The big telephone companies like AT&T and Verizon want to wire cities for their 5G and universal WiFi, involving new “short towers.”
Smart cities are cities that are getting ready for the future. The infrastructure which needs to be developed and deployed includes:
—An electric grid that senses and manages demand instantly; that allows for two-way flows, as from a self-generator into the utility grid or a customer who wants green power only.
—5G technology that will operate on any device and carry city communications to a new level, like knowing the location of every ambulance and which traffic lights must change to speed one through without hitting a firetruck barreling toward the same destination.
—Traffic lights that dim when there is no one on a street, or street lighting that dims when the moon is full or when there is no traffic.
—Monitors linked to computers that can identify potential failures in old water or sewer pipes.
Holding it all together — the sinew of smart cities — will be blockchain.
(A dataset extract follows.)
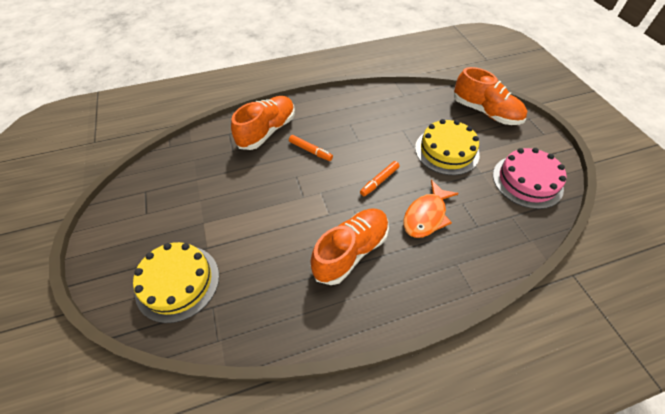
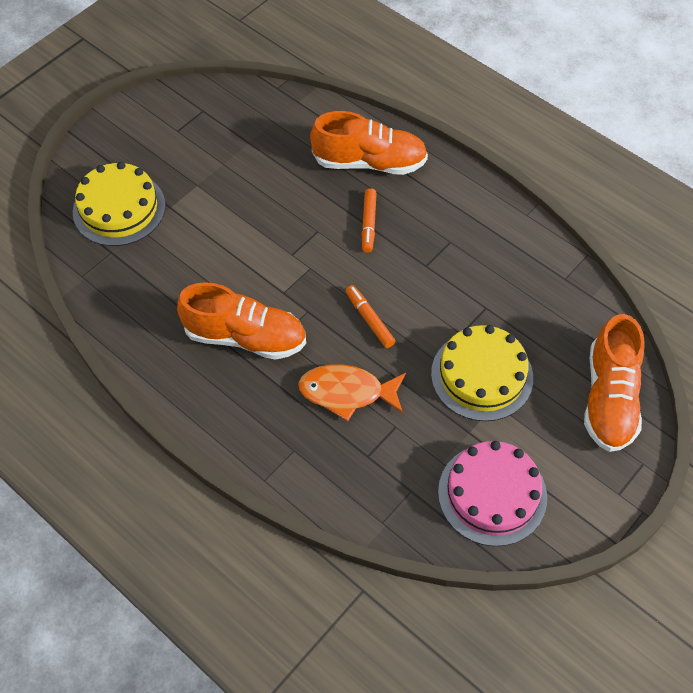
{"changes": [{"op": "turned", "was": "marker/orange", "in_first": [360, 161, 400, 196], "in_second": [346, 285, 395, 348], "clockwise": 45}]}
It’ll be the recording system that will tell whether electricity is flowing from a community generating facility (like a solar farm) and how it’s blending with the utility company’s own generators to the amount of power flowing to street lights.
Blockchain is set to become the ledger of everything, from the billing for your local taxes to keeping track of parking tickets. It will also be a data treasure trove for future planning.
Blockchain is associated with bitcoin and other cryptocurrencies. That’s because it’s not only the system on which those cryptocurrencies were based, but it’s also a powerful tool with multiple uses far beyond them. The original developer of bitcoin, believed to be Satoshi Nakamoto, used blockchain to guarantee the integrity of the new money.
Some blockchain enthusiasts, including many in the big tech companies like IBM, believe and have often said that it can be a bigger disrupter than the internet. They’re passionate about the blockchain future, as are the big financial institutions where use will speed and verify transactions.
Others, working in the trenches of bringing about the blockchain revolution are more cautious. Chris Peoples, founding and managing partner of the Baltimore-based innovation strategy firm PP&A, says that one must be wary of the hype. Blockchain, he says, “does promise to open new avenues of value for both organizations and the common good. However, with the technology still undergoing rapid development in the areas of speed, consensus and scalability, it will require the continued support from industry and government to reach its full potential.”
The smart city upside: Cities will become more livable, more manageable and the quality of life for all should improve. The downside: All the sensors and electronic surveillance could represent a new and very real threat to privacy.
There are also questions how much of the brave new urban world we want to have. Proponents of smart cities believe that a time will come when, with autonomous vehicles, the family car will disappear in favor of driverless, ride-sharing vehicles. An app on your phone will summon one and off you’ll go, probably reading your emails as you’re driven safely, thanks to artificial intelligence and blockchain, to your destination. Maybe. People haven’t abandoned their own cars for public transportation.
My view is people want their own stuff in a car — the old newspapers, the box of peppermints and the furry dice hanging from the mirror. A blockchain-enabled future of smart cities is dandy if we can keep our inefficient humanness.
We aren’t all yearning to be efficient in everything. We treasure a bit of muddle. I hope we can teach that to the computers and put it into immutable blockchain.